Via Jay Shendure, who shared this ad on Twitter this weekend:
Original advertisement that brought in the donors for Human Genome Project (Buffalo News, 3/23/1997), h/t Pieter de Jong, who placed the ad
People who worked with HGP data in the early days will remember how the entire genome appeared to be designed by committee. Genetic samples from around thirty people were ultimately included, so different parts actually reflected the genetic heritage of entirely different individuals.
These were chosen to be “representative” of the genetics of the U.S., meaning that some parts of the draft genome were African in ancestry, most were European, and a few were Asian. But the identities of the individuals were anonymous, and the first draft of the genome was being completed at a time when the diversity of most parts of the genome was unknown (by definition, since they hadn’t ever been sequenced in anybody!).
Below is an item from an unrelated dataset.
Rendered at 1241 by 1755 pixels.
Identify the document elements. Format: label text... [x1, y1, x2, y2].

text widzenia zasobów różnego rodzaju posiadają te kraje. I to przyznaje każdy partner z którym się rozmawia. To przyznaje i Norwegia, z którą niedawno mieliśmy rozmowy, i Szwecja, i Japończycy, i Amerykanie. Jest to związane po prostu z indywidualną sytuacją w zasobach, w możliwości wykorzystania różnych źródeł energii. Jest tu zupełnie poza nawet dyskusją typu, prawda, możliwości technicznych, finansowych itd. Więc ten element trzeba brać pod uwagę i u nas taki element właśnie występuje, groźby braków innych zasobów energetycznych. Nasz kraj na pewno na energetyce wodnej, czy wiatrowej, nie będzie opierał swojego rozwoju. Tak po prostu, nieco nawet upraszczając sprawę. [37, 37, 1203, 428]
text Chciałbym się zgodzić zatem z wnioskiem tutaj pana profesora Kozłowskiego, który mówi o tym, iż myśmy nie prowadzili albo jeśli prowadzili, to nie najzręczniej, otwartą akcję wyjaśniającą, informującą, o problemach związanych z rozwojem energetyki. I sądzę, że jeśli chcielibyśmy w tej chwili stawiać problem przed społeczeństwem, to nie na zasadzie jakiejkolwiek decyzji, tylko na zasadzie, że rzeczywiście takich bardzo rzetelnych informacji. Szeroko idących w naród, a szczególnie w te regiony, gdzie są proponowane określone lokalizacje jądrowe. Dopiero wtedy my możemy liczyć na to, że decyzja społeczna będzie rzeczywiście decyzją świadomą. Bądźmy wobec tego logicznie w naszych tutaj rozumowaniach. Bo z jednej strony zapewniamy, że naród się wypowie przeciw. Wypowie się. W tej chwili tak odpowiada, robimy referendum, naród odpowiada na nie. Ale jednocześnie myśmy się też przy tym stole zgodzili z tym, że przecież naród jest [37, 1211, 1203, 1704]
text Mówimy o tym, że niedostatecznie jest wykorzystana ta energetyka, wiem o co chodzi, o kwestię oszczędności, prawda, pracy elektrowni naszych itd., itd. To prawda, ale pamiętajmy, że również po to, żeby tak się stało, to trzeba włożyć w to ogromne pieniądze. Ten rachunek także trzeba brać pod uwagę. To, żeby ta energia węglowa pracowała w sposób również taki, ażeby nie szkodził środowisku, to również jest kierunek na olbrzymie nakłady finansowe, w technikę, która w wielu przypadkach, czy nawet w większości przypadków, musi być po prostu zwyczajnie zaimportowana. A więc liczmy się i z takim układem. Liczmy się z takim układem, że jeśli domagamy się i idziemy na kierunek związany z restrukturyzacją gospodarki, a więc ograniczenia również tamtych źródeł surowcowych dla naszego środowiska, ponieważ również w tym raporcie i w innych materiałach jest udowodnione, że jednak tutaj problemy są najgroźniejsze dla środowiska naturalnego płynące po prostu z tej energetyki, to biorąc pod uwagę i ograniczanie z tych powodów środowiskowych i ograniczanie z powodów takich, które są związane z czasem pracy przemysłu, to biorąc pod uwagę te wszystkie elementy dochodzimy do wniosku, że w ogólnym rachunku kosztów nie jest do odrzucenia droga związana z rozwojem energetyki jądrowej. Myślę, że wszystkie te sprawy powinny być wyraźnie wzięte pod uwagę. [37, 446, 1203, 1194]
Given the incredible expense of the project, I think this was an appropriate (if unavoidable) decision, but it did make some kinds of population genetic analysis very difficult to carry out. In genetics, how variation was first identified–the “ascertainment” of a variant–exerts a statistical bias on results. To understand the significance of variations, first it is necessary to know the direction of this bias. Many of us did a lot of complicated modeling to try to work around this aspect of the Human Genome Project draft.
The decision had a legacy that lived on for the first few generations of microarrays, because the single nucleotide polymorphisms (SNPs) that these microarrays tested were found in human samples that were initially very small, many of them HGP samples. When applying a microarray to individuals from a population, it is very important to know whether the SNPs were ascertained within the same population or a different population–a microarray will always miss rare variation in a sample, but it will miss much more common variation in a sample from a different population than the ascertainment sample.
Over time, microarray SNPs began to be ascertained on broader samples of populations, and resequencing–especially the 1000 Genomes Project–began to address the problems of representation that were insoluble in the HGP. But it’s interesting to see this historical ad that put into motion a long-lasting statistical problem.